I am an idiot. This part of the supernatural series was supposed to be fourth in line. But, considering the news of the day, it seems that this part will be published exactly when it’s supposed to be. God knows what He’s doing.
As a de facto only child for nine years, I was quiet and secretive. Even those few times when I did speak up, I’d say what I had to say only once, and let it go if no one listened.
My secretive nature served me well when I held a security clearance decades ago. The Non-Disclosure Agreement we signed had a length of ten years, but many years had passed after its expiration date before I told my parents what my old job was. And I mentioned it only incidentally and after reminding myself that I wouldn't go to jail if I did it.
As I get older, I get mouthier, but my natural tendency remains, especially with things which are meaningful, painful, and emotional.
I’ve been bullied often – as a child, a teenager, a young adult, in middle age, and as an adult approaching senior citizen status. I don’t hate the perpetrators – several of them are on my personal prayer list – nor do I feel sorry for myself because of it. In fact, I’ve come to view it as a symptom of a greater factor in my life: God’s favor and His protection of my physical and mental/emotional selves – a pattern I’ve noticed only in recent years. He has even protected me from the more catastrophic personal consequences of my own sins.
Here's the evidence for my theory about my personal bullies.
They have had one thing in common: an inexplicable aversion to me.
Now, I’m not saying that I haven’t had people who dislike me for explainable reasons. I’ve mentioned that I’ve done some bad things. Also, I can be a pain in the backside, sometimes intentionally.
But, I’m not talking about those cases.
There have been people who have disliked me on sight and would have nothing to do with me. Others have turned their faces away from me after claiming to love me and this is about more than romantic relationships. Of these, I can look back and see that the aversion may have been spiritually-driven: that their faces were turned away from me for my protection and by that, I mean all facets of protection mentioned.
But it was only during my homelessness stint that I was able to truly see the spiritual aspect of it. And God gave me a taste of what we are all up against. He did this by allowing the insertion of a servant of the Adversary into my living space.

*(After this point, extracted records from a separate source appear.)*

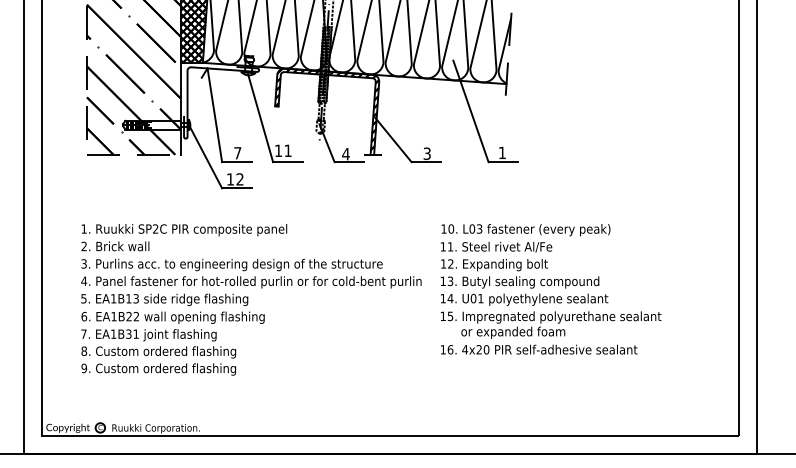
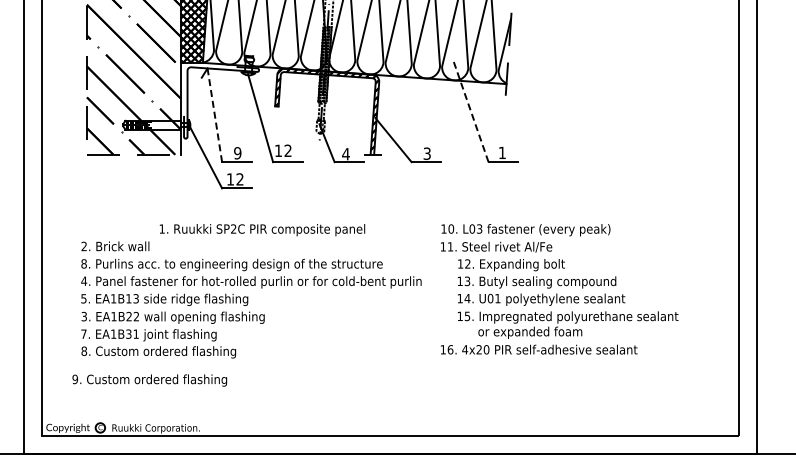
line at (470, 111): solid -> dashed
line at (214, 114): solid -> dashed
text at (287, 150): 11 -> 12
text at (237, 153): 7 -> 9
text at (184, 230) position: (184, 230) -> (262, 230)
text at (83, 263): 3. -> 8.
text at (550, 298) position: (550, 298) -> (567, 298)
text at (84, 316): 6. -> 3.
text at (158, 369) position: (158, 369) -> (149, 380)
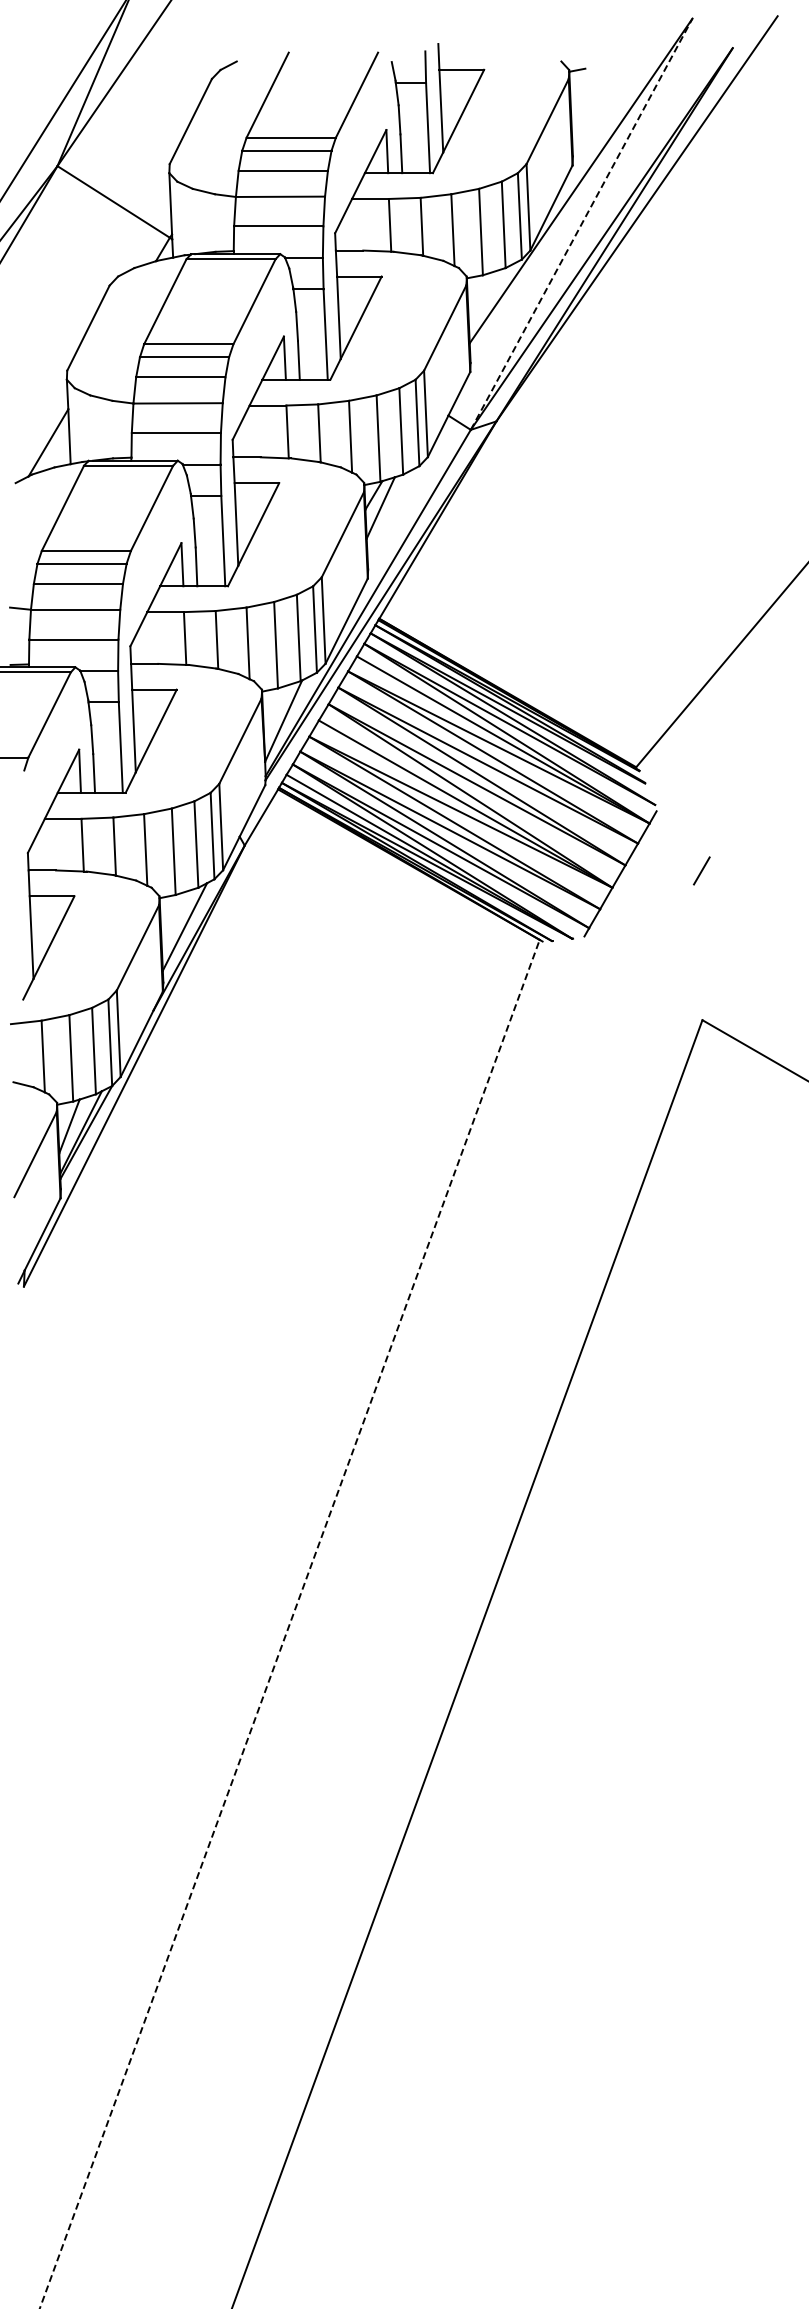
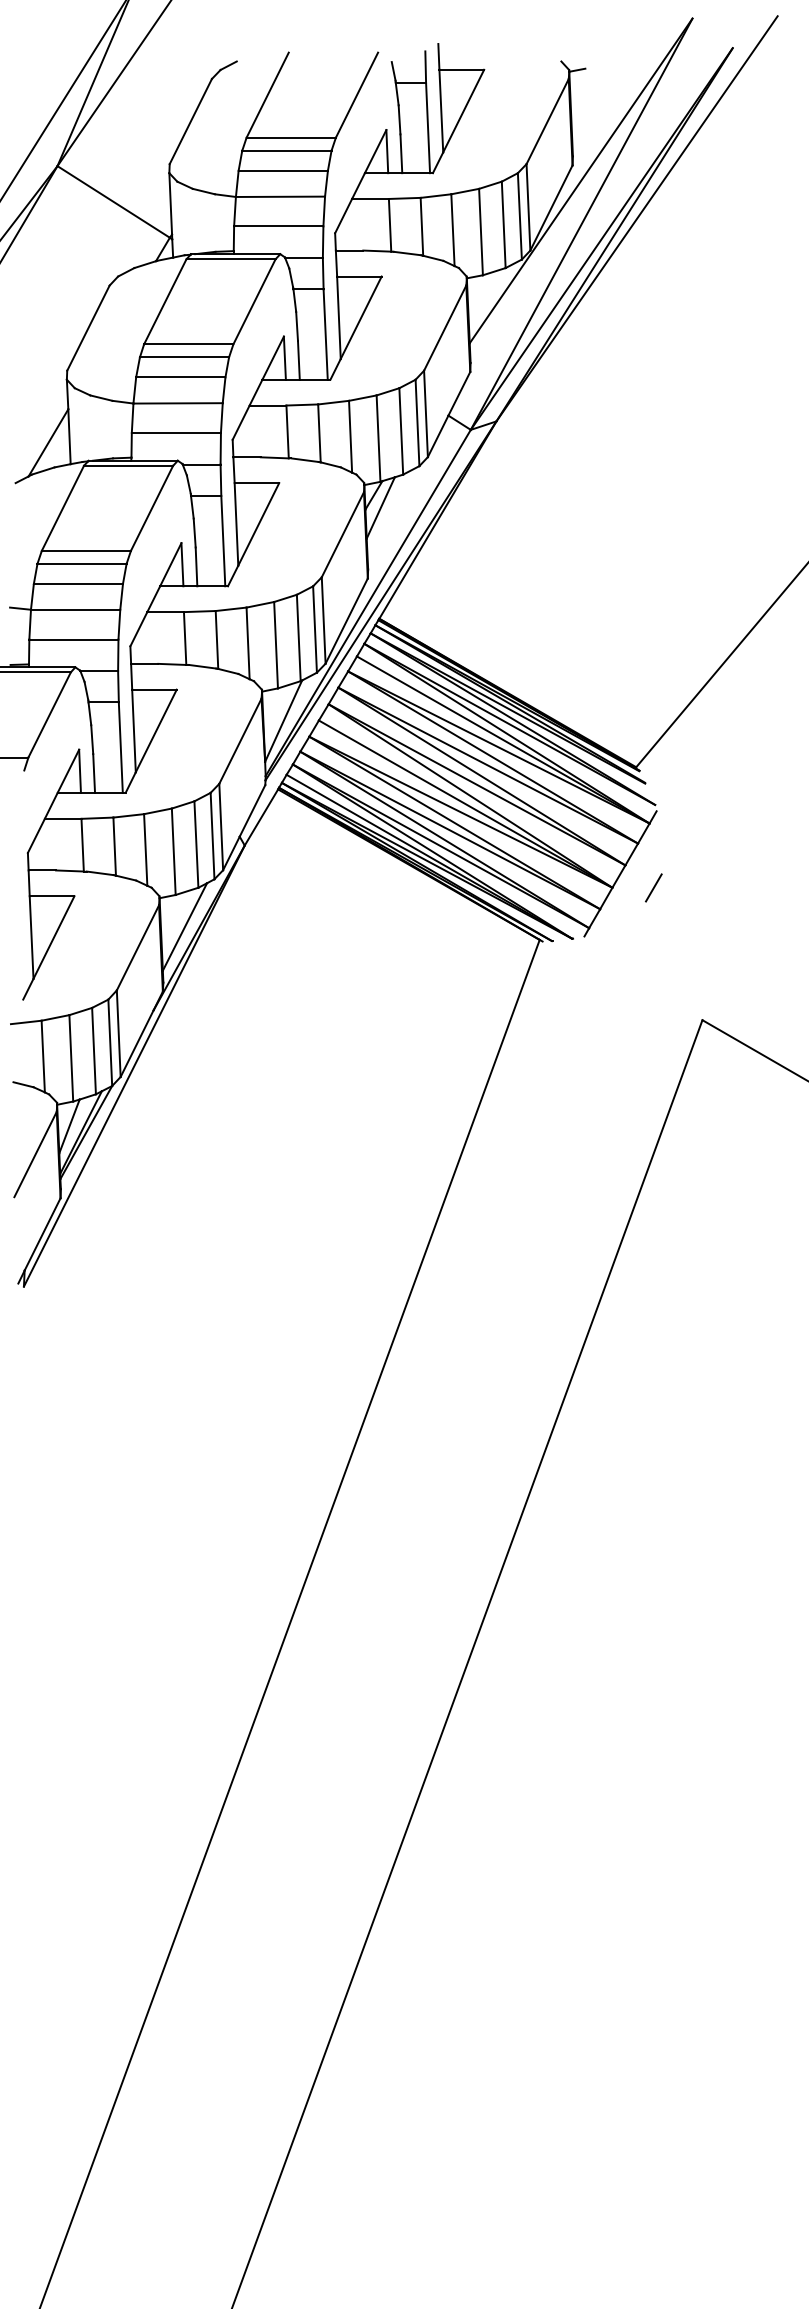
line at (581, 224): dashed -> solid
line at (701, 870) position: (701, 870) -> (653, 887)
line at (290, 1623): dashed -> solid
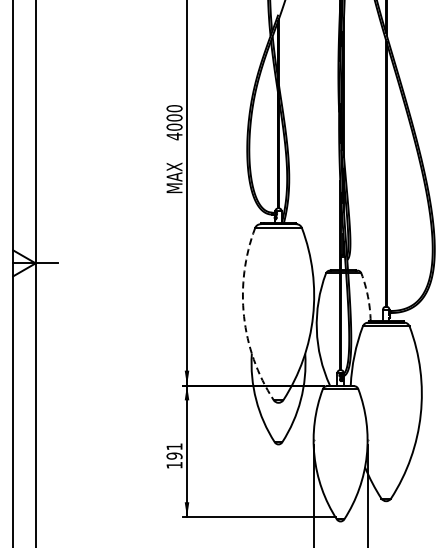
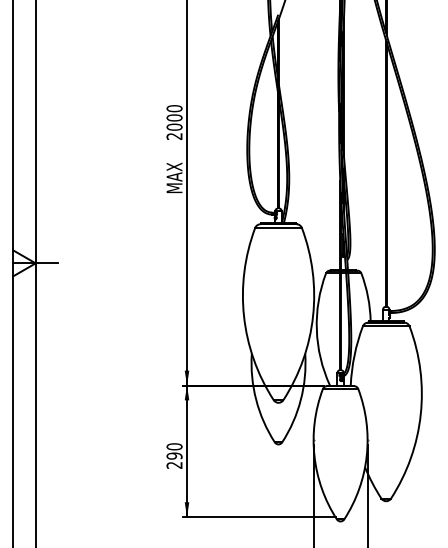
text at (174, 136): 4000 -> 2000
arc at (368, 296): dashed -> solid
arc at (244, 316): dashed -> solid
text at (174, 455): 191 -> 290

I was bullied by that servant. Oh, she never laid a hand on me; that would have been easy to solve, since I believe in using blunt instruments. This was worse.
And I have been silent about it – except to a few – for seven years. But, I think it’s time to talk about it. Bullies rely on silence.
It won’t be what you expect.
I felt that it was necessary to give some sense of what it’s like to look back on these things. God gave me a love of identifying patterns and I hope that this post assists you in seeing that pattern also.
Call this post the glue that links the others together.